Webster’s Third New International Dictionary defines “employee” as follows:
employee or employe . .■ . 1: one employed by another usu. in a position below the executive level and usu. for wages 2 in labor relations: any worker who is under wages or salary to an employer and who is not excluded by agreement from consideration as such a worker.
Congress, in the 1972 Amendments defined miner:
The term “miner” means any individual who is or was employed in a coal mine. 30 U.S.C. § 902(d) (Supp. II, 1972).
The Secretary further defined the term in the regulations:
“Miner” or “coal miner” means any individual who is working or has worked as an employee in a coal mine, performing functions in extracting the coal or preparing the coal so extracted.
20 C.F.R. § 410.110(j).
We believe the Secretary’s definition is consistent with the language of the Act.
There is, of course, no reason why an industrial hazard compensation act like the present one could not make benefits available to self-employed persons or working partner-owners. There are many examples of such provisions in State Workmen’s Compensation Acts. Indeed, if Mr. Thompson’s Amendment just quoted above had been adopted, it could be argued that its language redefining the term “miner” shifted the emphasis from the employment relationship to a relationship to the industrial hazard. Unfortunately, for Appellant’s case, the Amendment was defeated.
Appellant’s argument that depends upon the presumption of total disability established by 20 C.F.R. § 410.490(b)(3) which requires 10 years of employment as a coal miner is defeated by what has already been
We agree with the District Judge that the record contains substantial evidence to support the Secretary’s conclusion that Appellant was not totally disabled by pneumoconiosis due to coal mining.
The judgment of the District Court is affirmed.
Dissenting Opinion
(dissenting).
I respectfully dissent.

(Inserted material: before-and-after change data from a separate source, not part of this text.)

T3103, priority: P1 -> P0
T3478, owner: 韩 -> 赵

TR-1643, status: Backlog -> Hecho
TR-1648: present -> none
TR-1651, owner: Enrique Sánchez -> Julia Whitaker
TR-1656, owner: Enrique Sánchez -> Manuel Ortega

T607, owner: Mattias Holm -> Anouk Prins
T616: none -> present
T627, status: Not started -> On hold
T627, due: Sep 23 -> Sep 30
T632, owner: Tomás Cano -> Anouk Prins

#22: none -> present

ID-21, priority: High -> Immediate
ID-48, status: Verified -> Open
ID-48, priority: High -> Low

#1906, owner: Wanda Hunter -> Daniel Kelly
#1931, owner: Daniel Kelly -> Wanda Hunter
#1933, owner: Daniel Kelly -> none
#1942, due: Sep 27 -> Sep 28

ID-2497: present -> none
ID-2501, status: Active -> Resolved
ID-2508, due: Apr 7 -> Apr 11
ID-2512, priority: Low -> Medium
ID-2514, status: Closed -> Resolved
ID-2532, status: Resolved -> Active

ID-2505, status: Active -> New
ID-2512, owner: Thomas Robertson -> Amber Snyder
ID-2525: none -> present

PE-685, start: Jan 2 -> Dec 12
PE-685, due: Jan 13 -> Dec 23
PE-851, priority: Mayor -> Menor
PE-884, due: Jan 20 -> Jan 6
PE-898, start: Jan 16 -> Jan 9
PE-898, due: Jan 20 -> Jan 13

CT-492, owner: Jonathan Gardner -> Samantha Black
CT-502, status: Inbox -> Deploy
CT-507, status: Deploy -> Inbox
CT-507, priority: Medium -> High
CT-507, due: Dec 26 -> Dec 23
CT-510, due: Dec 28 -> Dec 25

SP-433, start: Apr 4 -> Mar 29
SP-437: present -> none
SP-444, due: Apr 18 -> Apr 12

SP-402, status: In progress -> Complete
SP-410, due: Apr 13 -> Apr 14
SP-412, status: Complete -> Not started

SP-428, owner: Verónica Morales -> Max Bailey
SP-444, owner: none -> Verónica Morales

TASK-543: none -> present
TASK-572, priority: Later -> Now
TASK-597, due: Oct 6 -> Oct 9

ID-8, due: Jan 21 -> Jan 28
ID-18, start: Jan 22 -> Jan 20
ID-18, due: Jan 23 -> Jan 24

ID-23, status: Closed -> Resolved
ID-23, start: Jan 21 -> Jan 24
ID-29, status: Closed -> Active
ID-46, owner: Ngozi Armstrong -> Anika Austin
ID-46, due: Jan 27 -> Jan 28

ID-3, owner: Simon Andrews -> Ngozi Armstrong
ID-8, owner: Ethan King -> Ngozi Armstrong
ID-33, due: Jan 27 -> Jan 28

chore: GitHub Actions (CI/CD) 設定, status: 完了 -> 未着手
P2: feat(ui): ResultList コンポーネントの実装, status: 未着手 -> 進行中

It is clear from the definitions provided in 20 C.F.R. § 410.-110 that in order to be a “miner” for the purposes of the Federal Coal Mine Health and Safety Act, an individual must be working “as an employee in a coal mine,” and that an “employee” is an “individual in a legal relationship (between the person for whom he performs services and himself) of employer and employee under the usual common-law rules.”
In order to be an employee, therefore, a person must be employed by a legal entity other than himself. Even if he possessed an interest in the entity for which he worked, he would be in the necessary legal relationship with the entity. Accordingly, I do not agree with the Secretary’s adoption of the administrative law judge’s conclusion that the legal status of the Montel Coal Company — whether it be partnership, joint venture, or corporation — is irrelevant to this case. If the Montel Coal Company were a separate legal entity, then the years during which appellant was employed by it should have been counted as years during which he was employed as a miner for the purpose of the presumption about the origin of disability due to pneumoconiosis.
Because of his improper view of the law, the administrative law judge made no findings regarding the exact status of the Mon-tel Coal Company or the appellant’s precise relationship to it. I would remand for the purpose of permitting a resolution of these questions.